UN DELITO QUE FUE MUTANDO

Si bien en lo que respecta al “índice delictivo, ha mutado, hay algunos que antes se cometían y ahora no son tan frecuentes”. A modo de ejemplo habló de los hechos de piratería del asfalto, que “eran muchos. Se hizo un buen trabajo y al menos en nuestra zona, ahora, no es que esté libre pero no con la frecuencia que se daba cuando empezamos. Llegábamos a tener más de 20 de ese tipo”.
Previo a la modificación, “solo eramos fiscales de instrucción y para los juicios, estaban primero la Dra. Monclá y luego llegó Quidiello. Después se sumaron fiscalías Correccionales y ahora hacemos toda la etapa de punta a punta. Desde la instrucción hasta el juicio”.
Luego, “en la medida que se ha ido adaptando la temática del trabajo los tratados compromisos internacionales poner en vigencia materias que antes se trataban en forma general ahora se hacen en particular como los hechos de violencia de género o estupefacientes. Son las tematizadas”.

PRUEBAS PERICIALES

“En materia de prueba pericial se ha avanzado muchísimo al tener el Instituto, donde se pueden hacer pruebas genéticas, autopsias, toda la parte de laboratorio. Antes teníamos que mandarlas a La Plata y esperar. En delitos complejos, con la llegada del Instituto Forense hay un aporte sustancial de la Procuración para nuestro Departamento Judicial.
Faltan es cierto algunas materias como las relacionadas con la accidentología que se van cubriendo con Científica y la oficina pericial que funciona en La Plata.

→ DATOS APORTADOS:
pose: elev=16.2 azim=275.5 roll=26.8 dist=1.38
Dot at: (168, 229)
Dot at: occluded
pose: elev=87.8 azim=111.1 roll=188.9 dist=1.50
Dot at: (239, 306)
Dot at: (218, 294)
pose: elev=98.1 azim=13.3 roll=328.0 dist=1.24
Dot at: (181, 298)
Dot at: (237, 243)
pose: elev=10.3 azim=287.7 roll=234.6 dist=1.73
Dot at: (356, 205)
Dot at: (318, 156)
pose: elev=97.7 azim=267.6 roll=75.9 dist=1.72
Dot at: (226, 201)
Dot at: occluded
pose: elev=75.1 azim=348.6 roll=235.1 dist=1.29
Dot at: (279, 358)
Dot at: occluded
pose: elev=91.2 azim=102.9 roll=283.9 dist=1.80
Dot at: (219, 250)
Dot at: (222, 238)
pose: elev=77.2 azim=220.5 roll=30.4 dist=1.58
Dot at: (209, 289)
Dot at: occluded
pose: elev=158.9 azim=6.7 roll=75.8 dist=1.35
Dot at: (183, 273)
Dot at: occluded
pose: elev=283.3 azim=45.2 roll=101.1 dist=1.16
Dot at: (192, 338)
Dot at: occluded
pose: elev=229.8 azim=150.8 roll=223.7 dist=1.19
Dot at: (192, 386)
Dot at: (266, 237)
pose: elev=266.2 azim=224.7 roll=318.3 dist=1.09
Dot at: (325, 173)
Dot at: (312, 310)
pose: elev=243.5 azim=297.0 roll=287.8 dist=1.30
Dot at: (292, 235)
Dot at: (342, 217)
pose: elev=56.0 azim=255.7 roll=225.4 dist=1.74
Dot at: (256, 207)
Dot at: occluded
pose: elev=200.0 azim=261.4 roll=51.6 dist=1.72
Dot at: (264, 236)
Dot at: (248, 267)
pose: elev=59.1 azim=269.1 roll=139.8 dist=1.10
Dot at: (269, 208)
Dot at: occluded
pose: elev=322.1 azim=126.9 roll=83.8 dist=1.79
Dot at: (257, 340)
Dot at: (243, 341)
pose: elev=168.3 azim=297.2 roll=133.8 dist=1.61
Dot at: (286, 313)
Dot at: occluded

→ INSTRUCCIONES: Reescriba el pasaje del texto que comienza en "PRUEBAS PERICIALES" y termina en "nuestro Departamento Judicial.", sustituyendo "muchísimo" por "considerablemente". Los ítems proceden de una fuente distinta de la del texto.

→ TAREA RESUELTA:
PRUEBAS PERICIALES

“En materia de prueba pericial se ha avanzado considerablemente al tener el Instituto, donde se pueden hacer pruebas genéticas, autopsias, toda la parte de laboratorio. Antes teníamos que mandarlas a La Plata y esperar. En delitos complejos, con la llegada del Instituto Forense hay un aporte sustancial de la Procuración para nuestro Departamento Judicial.